[Assignment]:
Copy word for word everything in the post on buzzwords and endorsements from "Friday, December 18, 2015" down to "response among customers.".

[Extracted text]:
Friday, December 18, 2015
Buzzwords and Endorsements
Good news for advertisers! They don’t have to present us with facts or evidence. They don’t even have to tell us about benefits. By just relying on buzzwords and endorsements, they get our business. Sometimes though, it just doesn’t work out well for the advertisers or for the customers.
Buzzwords, which I have also referred to as trigger words, are those words that we have been taught through endless repetition to believe are good, wholesome and healthy. They are words like all-natural, gluten-free, ancient wisdom, holistic, herbal, alternative, organic and others. The objective is to create a kind of favorable, knee-jerk response among customers.
For several years Chipotle has been doing this by promoting their commitment to better ingredients—including meat raised without antibiotics, pasture-raised dairy, and local and organically grown produce. Rather than address each of these premises, let’s turn to recent news about corporate apologies after numerous problems. Health officials closed one location in Seattle last week, citing “repeated food safety violations within the past year.” This came not too long after an “outbreak of norovirus at a restaurant near Boston College sickened 141 people. In addition, a widespread E. coli outbreak linked to the chain has sickened 52 people across nine states, including 27 people in Washington State.” The Wall Street Journal reports: “Chipotle has experienced five disease outbreaks since July, including a salmonella outbreak involving tomatoes that sickened 64 people in Minnesota.”
In this case it was the locally grown produce used as a buzzword to lure us in, but now they are moving to reduce the uses of those local sources and increase centralized preparation of some vegetables in the interest of food safety. This centralization comes after already changing their definition of locally grown from farms within about 200 miles of its restaurants to those within 350 miles.

(Stored items)
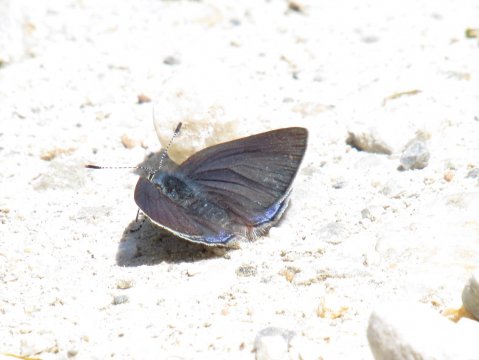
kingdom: Animalia
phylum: Arthropoda
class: Insecta
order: Lepidoptera
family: Lycaenidae
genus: Erora
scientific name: Erora laeta
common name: Early Hairstreak
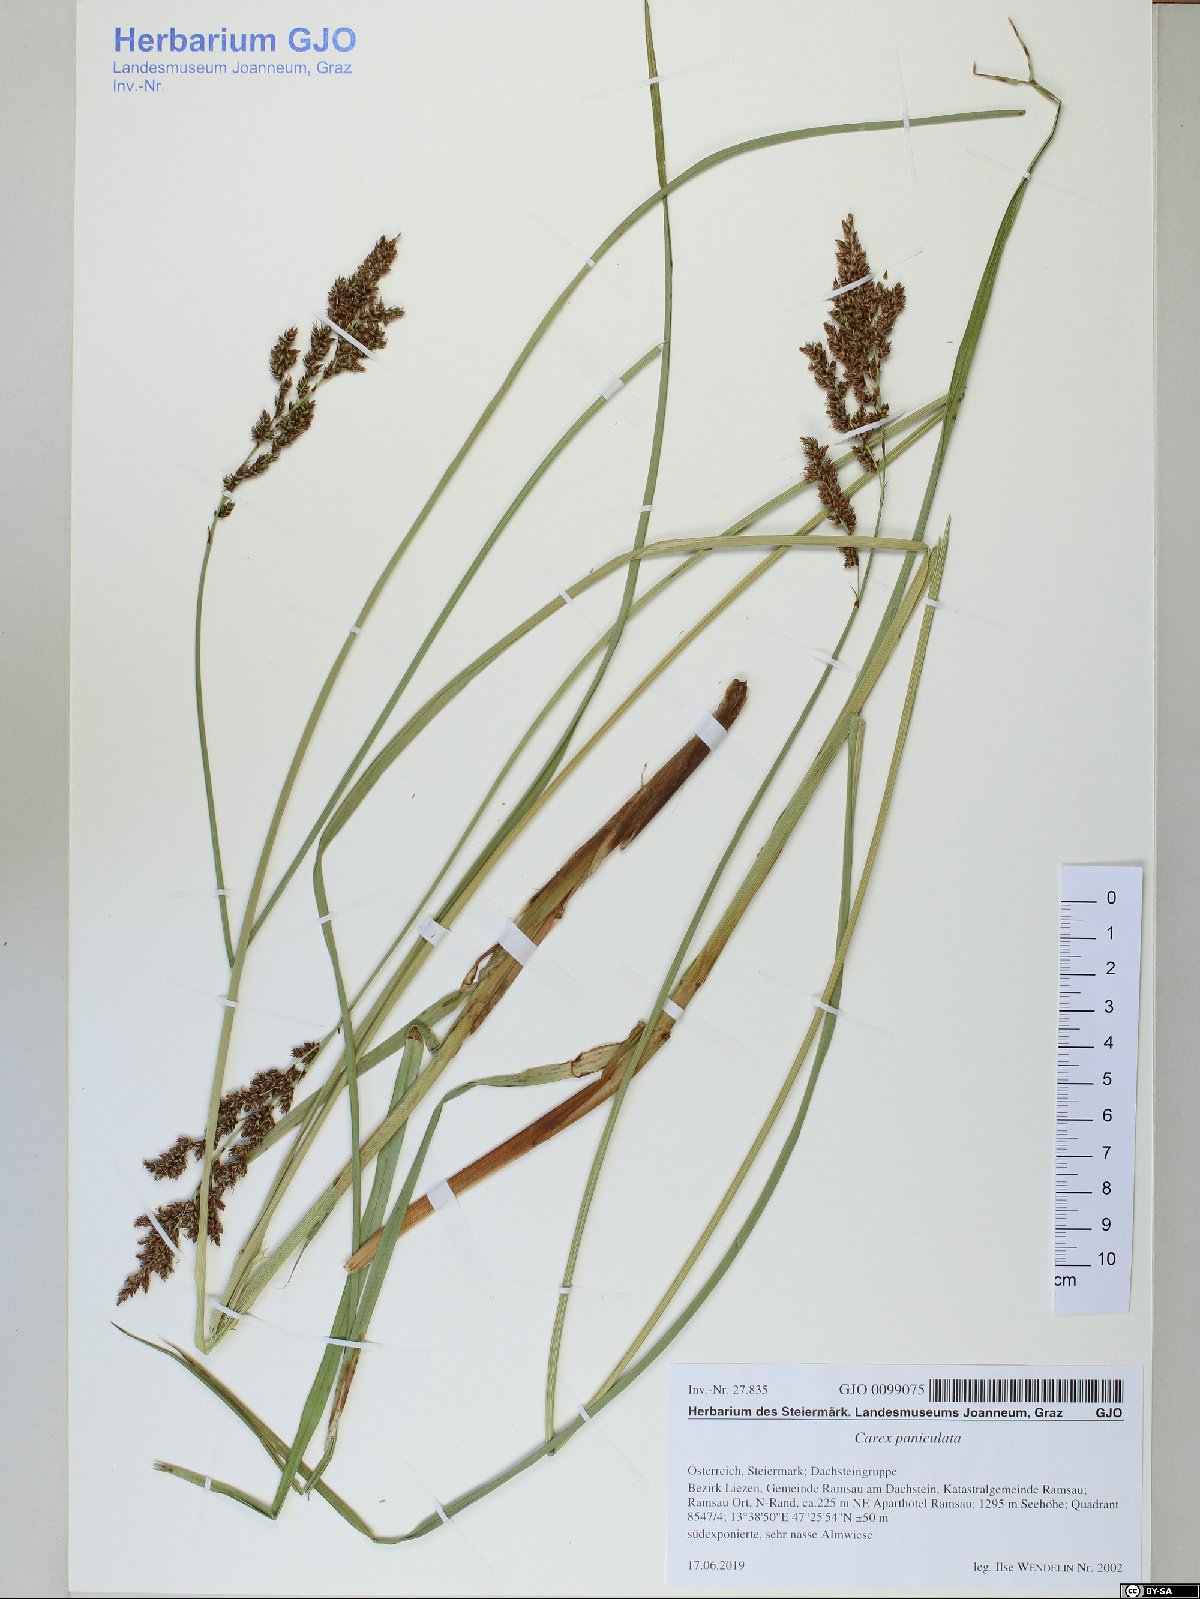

[Result of the exercise]:
Friday, December 18, 2015
Buzzwords and Endorsements
Good news for advertisers! They don’t have to present us with facts or evidence. They don’t even have to tell us about benefits. By just relying on buzzwords and endorsements, they get our business. Sometimes though, it just doesn’t work out well for the advertisers or for the customers.
Buzzwords, which I have also referred to as trigger words, are those words that we have been taught through endless repetition to believe are good, wholesome and healthy. They are words like all-natural, gluten-free, ancient wisdom, holistic, herbal, alternative, organic and others. The objective is to create a kind of favorable, knee-jerk response among customers.